## Lavoro richiesto
**a)** Indica, in base al brano sull'assedio di Waco, quando è uscita su Netflix la miniserie dedicata ai fatti.
**b)** Prosegui il brano sull'assedio di Waco riprendendo subito dopo la sua ultima frase.

## Brano
------------------------------

Il tragico assedio di Waco, avvenuto nel 1993 negli Stati Uniti, ha messo in luce cosa può succedere in una setta cristiana apocalittica che imbraccia le armi. Micaela Grosso inquadra la questione partendo dalla serie di Netflix dedicata al caso sul numero 5/2023 di Nessun Dogma

I leader religiosi di sette che hanno fatto una brutta fine rappresentano, com’è purtroppo noto, una triste dimostrazione dei pericoli celati dall’abuso di potere e dalla manipolazione all’interno dei contesti religiosi. Questi individui, cui va addossata la maggior parte della responsabilità, sono spesso uomini carismatici e abili nell’attirare fedeli creduloni, con i quali riescono non di rado a creare un forte legame di dipendenza emotiva e spirituale.

Accade poi, puntualmente, che in seguito tradiscano la fiducia dei loro seguaci e distorcano i principi religiosi, piegandoli al proprio, esclusivo vantaggio. Il passato insegna purtroppo che, quando il desiderio di controllo e di dominio dei leader di questi movimenti oltrepassa ogni limite, può condurre non solo a scialacqui o a privazioni, a torti e a violenze fisiche e psicologiche subite dai poveri malcapitati, ma anche a conseguenze disastrose.

L’assedio di Waco, che ha compiuto da poco trent’anni, è un tragico evento nella storia recente degli Stati Uniti che ha messo in luce il punto fino al quale le persone possono essere disposte a spingersi quando la religione le acceca. Ci troviamo di fronte a un caso emblematico in cui un capo spirituale ha esercitato un potere coercitivo su un gruppo di fedeli portandoli a commettere, con bovina ubbidienza, azioni gravi, irragionevoli e li ha condotti infine a un esito tragico.

Dell’assedio di Waco, cittadina in Texas, si è sentito parlare molto, di recente, grazie alla miniserie uscita su Netflix all’inizio del 2023 proprio in occasione del trentesimo anniversario dei fatti.

------------------------------

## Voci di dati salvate
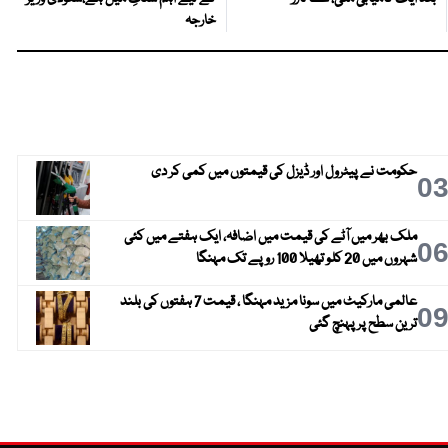
خارجہ
حکومت نے پیٹرول اور ڈیزل کی قیمتوں میں کمی کر دی
0
ملک بھر میں آٹے کی قیمت میں اضافہ، ایک ہفتے میں کئی
0
شہروں میں 20 کلو تھیلا 100 روپے تک مہنگا
عالمی مارکیٹ میں سونا مزید مہنگا ، قیمت 7 ہفتوں کی بلند
0
ترین سطح پر پہنچ گئی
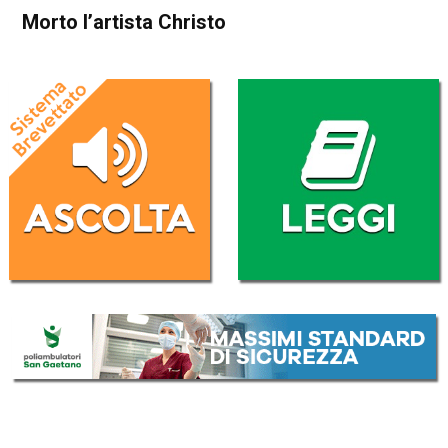
Morto l’artista Christo
Home
Cronaca Esteri
Cronaca Esteri
Morto l’artista Christo
Da
Redazione Nazionale
1 Giugno 2020
(aggiornato il
1 Giugno 2020 9:13
)
ASCOLTA L'AUDIO
Lettore
00:00
00:00
Audio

------------------------------

## Raccolta risposte
**a)** All'inizio del 2023, in occasione del trentesimo anniversario dei fatti.

**b)**
La docuserie racconta in breve e con un buon ritmo narrativo la vicenda imperniata sulla figura di David Koresh, capo del gruppo religioso denominato dei Davidiani (Branch Davidian). Koresh, all’anagrafe Vernon Wayne Howell, riuscì tra la fine degli anni ottanta e l’inizio degli anni novanta a beneficiare di una rapida ascesa e attirò diversi seguaci grazie alla capacità di persuasione e all’interpretazione distorta e personalizzata della Bibbia dovuta alla sua appartenenza a un ramo della Chiesa cristiana avventista del settimo giorno. Il carisma e la retorica convincente di Koresh abbagliarono i suoi fedeli, portandoli a credere in una visione apocalittica del mondo e nell’urgente necessità di prepararsi per uno scontro finale con le forze del male.

Come da manuale, l’uomo sfruttò la devozione religiosa per manipolare e ottenere un controllo totale sulla vita dei Davidiani. Isolò il gruppo dalla realtà esterna, spingendolo a rintanarsi in una comune situata su una collina poco fuori città e ribattezzata (in riferimento al Vecchio Testamento) Mount Carmel, limitando i contatti con i loro familiari e negando l’accesso alle informazioni non in linea con la sua dottrina distorta. Questa manipolazione psicologica alimentò la cieca obbedienza e portò alla perdita di razionalità e discernimento da parte degli accoliti.

A dirla tutta, Koresh non fu né il primo né l’unico a porsi alla guida dei Davidiani. Prima di lui e sin dal 1930 si erano infatti succeduti altri personaggi quali, ad esempio, il fondatore della setta, Victor Houteff, che profetizzava un’imminente apocalisse con secondo avvento di Cristo e disfatta di Babilonia la Grande. Alla sua morte, fu poi la volta della vedova Houteff, alla quale seguirono Benjamin Roden, sua moglie e infine Koresh.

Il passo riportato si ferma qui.